TASK TO CARRY OUT:
Output every line of the entries from the line containing "Why change legal" through the last, exactly, with no other content.

DATA TO PROCESS:
--- START ---

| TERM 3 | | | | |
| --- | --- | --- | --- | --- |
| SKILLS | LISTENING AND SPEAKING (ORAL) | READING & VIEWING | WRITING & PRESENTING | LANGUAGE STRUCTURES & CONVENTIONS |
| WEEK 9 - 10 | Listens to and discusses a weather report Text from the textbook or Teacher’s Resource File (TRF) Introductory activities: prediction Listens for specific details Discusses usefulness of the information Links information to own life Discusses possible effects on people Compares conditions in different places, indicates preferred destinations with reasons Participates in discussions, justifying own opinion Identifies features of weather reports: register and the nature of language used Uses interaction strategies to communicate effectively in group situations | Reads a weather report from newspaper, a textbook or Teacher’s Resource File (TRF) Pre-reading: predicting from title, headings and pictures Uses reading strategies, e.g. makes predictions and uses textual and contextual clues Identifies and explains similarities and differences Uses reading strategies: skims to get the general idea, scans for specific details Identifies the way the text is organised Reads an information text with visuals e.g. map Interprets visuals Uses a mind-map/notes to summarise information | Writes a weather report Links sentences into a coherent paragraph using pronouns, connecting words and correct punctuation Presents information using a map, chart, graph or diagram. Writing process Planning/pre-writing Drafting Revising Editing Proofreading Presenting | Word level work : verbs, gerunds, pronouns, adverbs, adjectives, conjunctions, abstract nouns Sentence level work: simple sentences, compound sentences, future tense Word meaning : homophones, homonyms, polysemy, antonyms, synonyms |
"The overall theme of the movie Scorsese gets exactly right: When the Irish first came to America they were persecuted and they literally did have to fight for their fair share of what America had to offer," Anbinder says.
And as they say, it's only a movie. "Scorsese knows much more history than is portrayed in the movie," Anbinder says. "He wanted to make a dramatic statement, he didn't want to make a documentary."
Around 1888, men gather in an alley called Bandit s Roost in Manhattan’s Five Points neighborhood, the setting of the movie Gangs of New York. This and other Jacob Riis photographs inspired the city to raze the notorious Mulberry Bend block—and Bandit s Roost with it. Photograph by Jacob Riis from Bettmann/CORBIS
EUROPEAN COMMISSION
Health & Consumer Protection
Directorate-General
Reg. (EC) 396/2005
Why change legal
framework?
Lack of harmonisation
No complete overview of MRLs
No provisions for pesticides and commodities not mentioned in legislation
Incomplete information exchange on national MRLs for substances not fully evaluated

--- END ---

ANSWER TO THE EXERCISE:
Why change legal
framework?
Lack of harmonisation
No complete overview of MRLs
No provisions for pesticides and commodities not mentioned in legislation
Incomplete information exchange on national MRLs for substances not fully evaluated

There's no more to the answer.